The presence of a pressure barrier has a significant effect on field pressure dynamics. Peripheral injectors
were mostly affecting the northern part of the field. The field continued to show depletion trend even after
the start of peripheral injection.
Interior injection allowed to restoration of reservoir pressure to its initial level.
Identified pressure barrier and baffles were incorporated into the dynamic model update. Consequently,
that improved history match and eventually predictability of the model.

Lessons Learned
1) Collecting sequential formation test data (e.g. SFT) throughout the life of a field can help identify zonal/
areal isolation and explain its effect on field production – this significantly affects field development/
waterflood optimization/realignment decisions; 2) Cross-functional team effort helps reveal the nature of the
problem by combining different points of view and sharing available information; 3) If a tar mat (pressure
barrier) is suspected in your field, look to mud logs and core reports for references to tar, bitumen, solid
hydrocarbons, then view the actual core; 4) Talk with your colleagues to see if tar mats are present in nearby
fields.

Best Practices
1) Sequential formation testing (e.g.

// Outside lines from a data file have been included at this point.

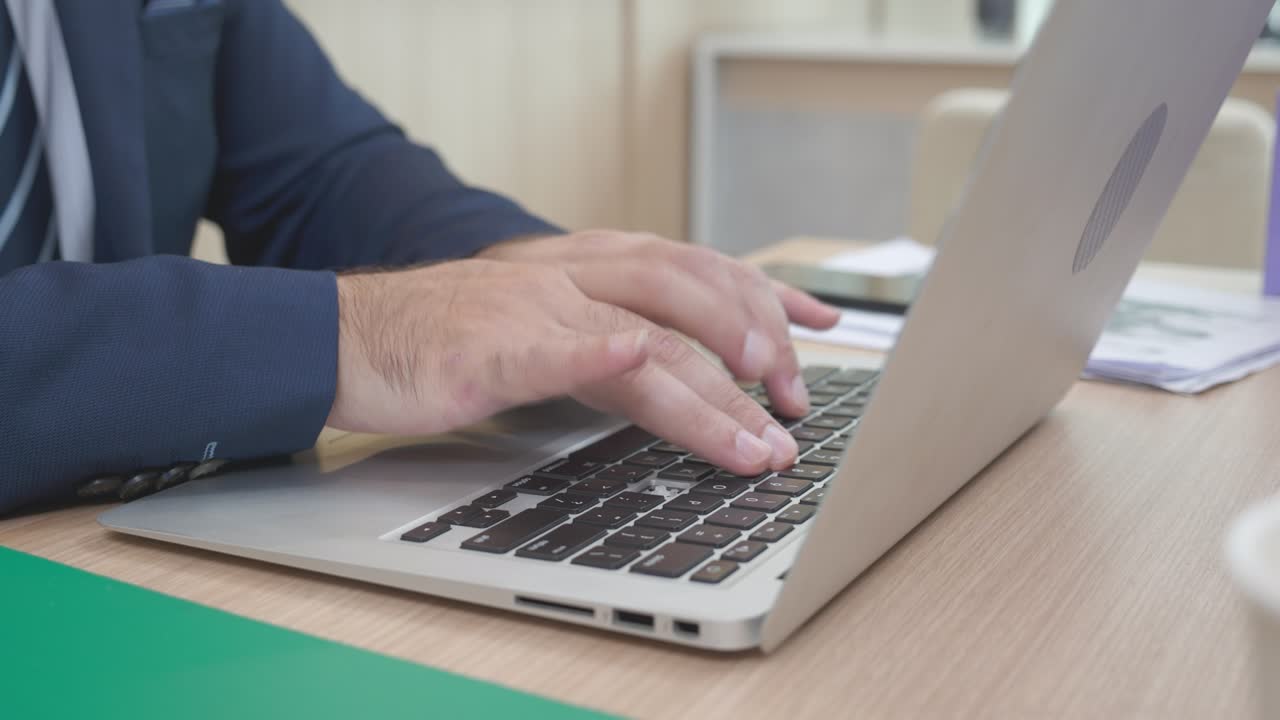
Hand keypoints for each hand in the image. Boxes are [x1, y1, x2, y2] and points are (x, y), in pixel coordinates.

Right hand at [326, 259, 815, 474]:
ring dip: (707, 389)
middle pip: (687, 297)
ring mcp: (531, 309)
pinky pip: (550, 349)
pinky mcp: (488, 351)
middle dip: (755, 349)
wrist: (352, 339)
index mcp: (589, 266)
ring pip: (640, 337)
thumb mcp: (552, 328)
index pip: (700, 268)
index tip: (823, 324)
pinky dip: (595, 354)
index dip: (768, 295)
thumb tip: (687, 377)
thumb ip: (617, 342)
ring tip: (756, 432)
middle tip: (797, 402)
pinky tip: (631, 359)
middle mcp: (571, 275)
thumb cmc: (453, 341)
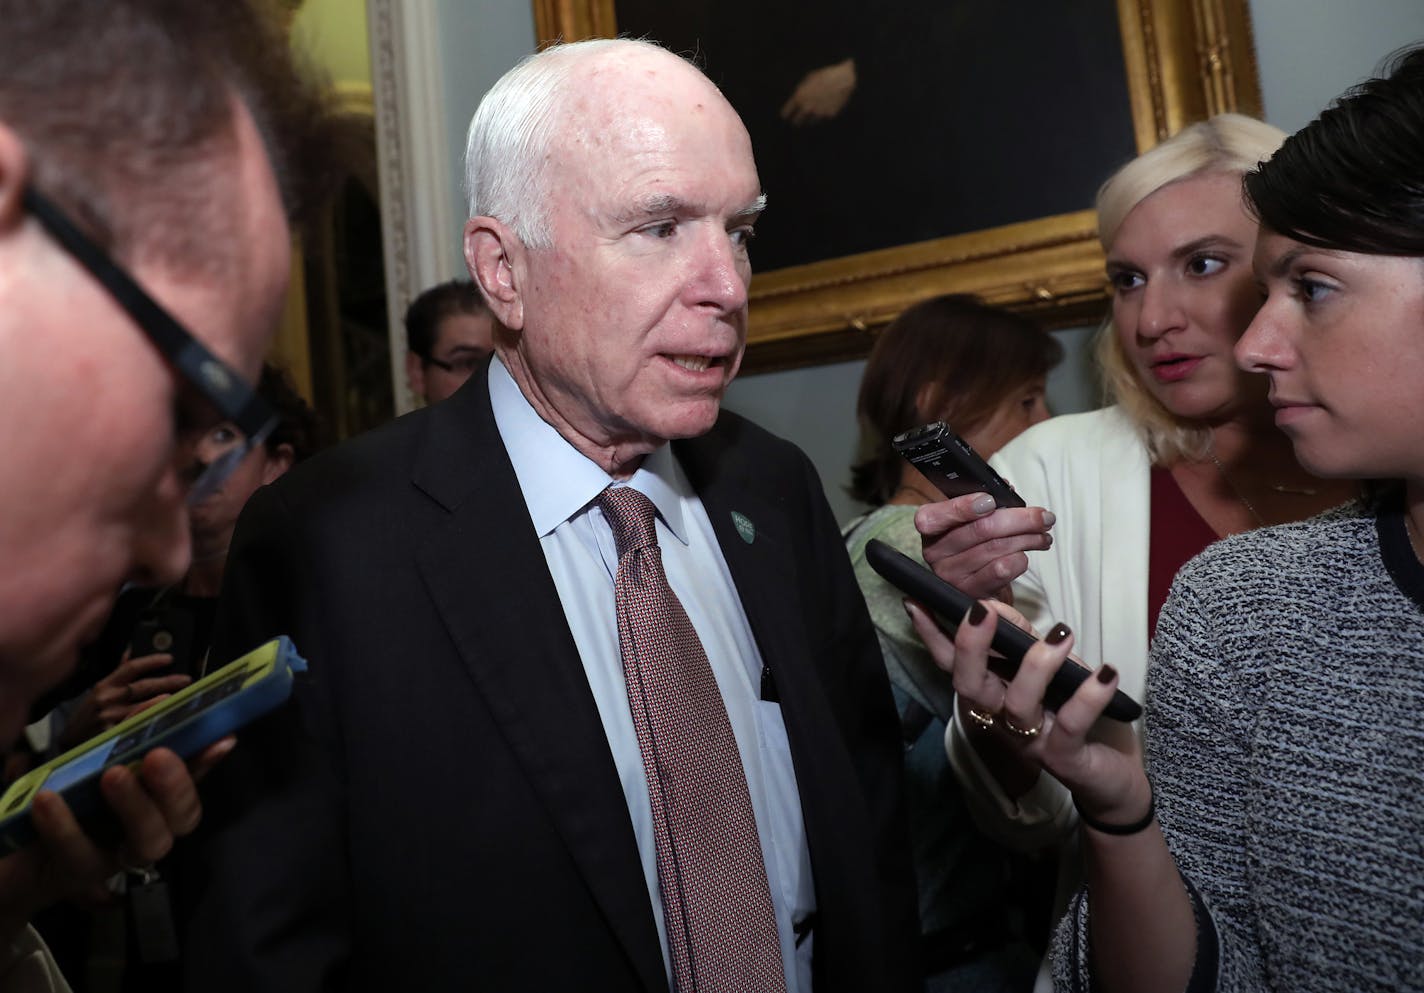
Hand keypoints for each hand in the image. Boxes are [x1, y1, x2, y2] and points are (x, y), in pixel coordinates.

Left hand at [0, 739, 232, 938]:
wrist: (17, 848)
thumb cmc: (68, 797)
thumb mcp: (100, 763)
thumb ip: (137, 743)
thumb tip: (177, 708)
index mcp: (159, 805)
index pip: (195, 784)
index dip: (209, 765)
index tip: (222, 738)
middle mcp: (150, 832)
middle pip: (182, 818)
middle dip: (175, 787)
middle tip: (155, 755)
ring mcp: (119, 857)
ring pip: (148, 841)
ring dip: (135, 805)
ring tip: (110, 774)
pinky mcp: (81, 873)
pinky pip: (80, 851)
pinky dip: (65, 824)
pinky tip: (48, 797)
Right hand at [58, 651, 191, 749]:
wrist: (68, 744)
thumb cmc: (88, 716)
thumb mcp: (99, 692)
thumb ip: (118, 673)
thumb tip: (132, 650)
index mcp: (105, 685)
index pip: (131, 667)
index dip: (152, 661)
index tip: (170, 658)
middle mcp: (107, 699)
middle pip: (144, 686)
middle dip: (169, 681)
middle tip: (187, 680)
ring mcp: (110, 718)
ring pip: (143, 706)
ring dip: (164, 701)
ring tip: (182, 696)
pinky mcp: (112, 735)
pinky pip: (138, 726)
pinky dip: (152, 720)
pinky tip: (165, 717)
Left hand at [780, 58, 856, 124]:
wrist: (844, 77)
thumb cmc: (825, 75)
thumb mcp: (807, 80)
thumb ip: (799, 92)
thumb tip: (794, 102)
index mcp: (799, 97)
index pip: (785, 113)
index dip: (786, 113)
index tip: (787, 114)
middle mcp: (807, 108)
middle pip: (796, 122)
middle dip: (796, 119)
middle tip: (798, 117)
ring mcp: (818, 113)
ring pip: (809, 122)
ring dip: (809, 118)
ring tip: (814, 109)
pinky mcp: (829, 115)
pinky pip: (822, 118)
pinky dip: (822, 115)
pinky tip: (825, 105)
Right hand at [908, 597, 1148, 821]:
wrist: (1111, 777)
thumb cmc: (1072, 713)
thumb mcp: (1049, 668)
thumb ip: (1022, 640)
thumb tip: (996, 606)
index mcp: (993, 695)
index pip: (953, 665)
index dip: (932, 637)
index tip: (916, 602)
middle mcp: (1002, 718)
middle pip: (970, 686)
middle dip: (971, 647)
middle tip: (981, 611)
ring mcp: (1031, 740)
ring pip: (1018, 703)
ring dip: (1037, 665)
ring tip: (1062, 634)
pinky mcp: (1064, 757)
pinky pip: (1070, 724)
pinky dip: (1089, 696)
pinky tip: (1106, 672)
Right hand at [916, 492, 1055, 599]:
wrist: (976, 581)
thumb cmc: (974, 543)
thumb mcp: (970, 519)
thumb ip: (984, 501)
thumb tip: (1007, 489)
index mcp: (931, 527)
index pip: (933, 517)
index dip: (962, 507)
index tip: (992, 501)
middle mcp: (935, 553)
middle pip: (980, 529)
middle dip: (1020, 519)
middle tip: (1043, 516)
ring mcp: (952, 576)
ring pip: (997, 549)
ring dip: (1028, 539)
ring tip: (1043, 535)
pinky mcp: (971, 593)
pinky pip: (1002, 570)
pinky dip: (1021, 560)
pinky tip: (1026, 554)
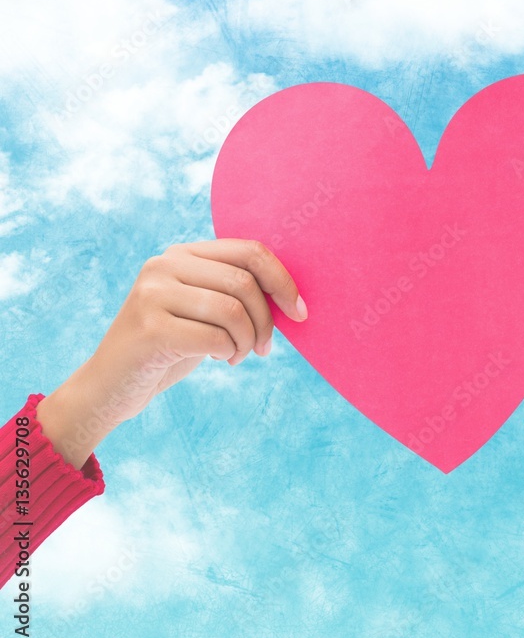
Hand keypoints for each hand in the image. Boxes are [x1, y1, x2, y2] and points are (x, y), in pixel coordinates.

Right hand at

SFT) should be incorporated into evaluation program for significant
number of wells giving areal coverage and time lapse control (better to have it on all infill wells); 2)
Testing points should be both above and below OOWC; 3) Inclusion of peripheral injectors into testing
program provides valuable information to describe overall field performance;4) Visual assessment of the
core could help identify potential high viscosity barriers (that couldn't be identified using routine core
analysis only); 5) Use of different techniques (e.g. SFT normalization) can add additional value to analysis;
6) The availability and use of multiple conventional cores across the field provides invaluable insight into
the spatial distribution of reservoir characteristics.

Challenges
Having 27 years of field production history, it is not always easy to ensure that all available data is collected
and available for analysis. Time should be allocated for data mining and systematization.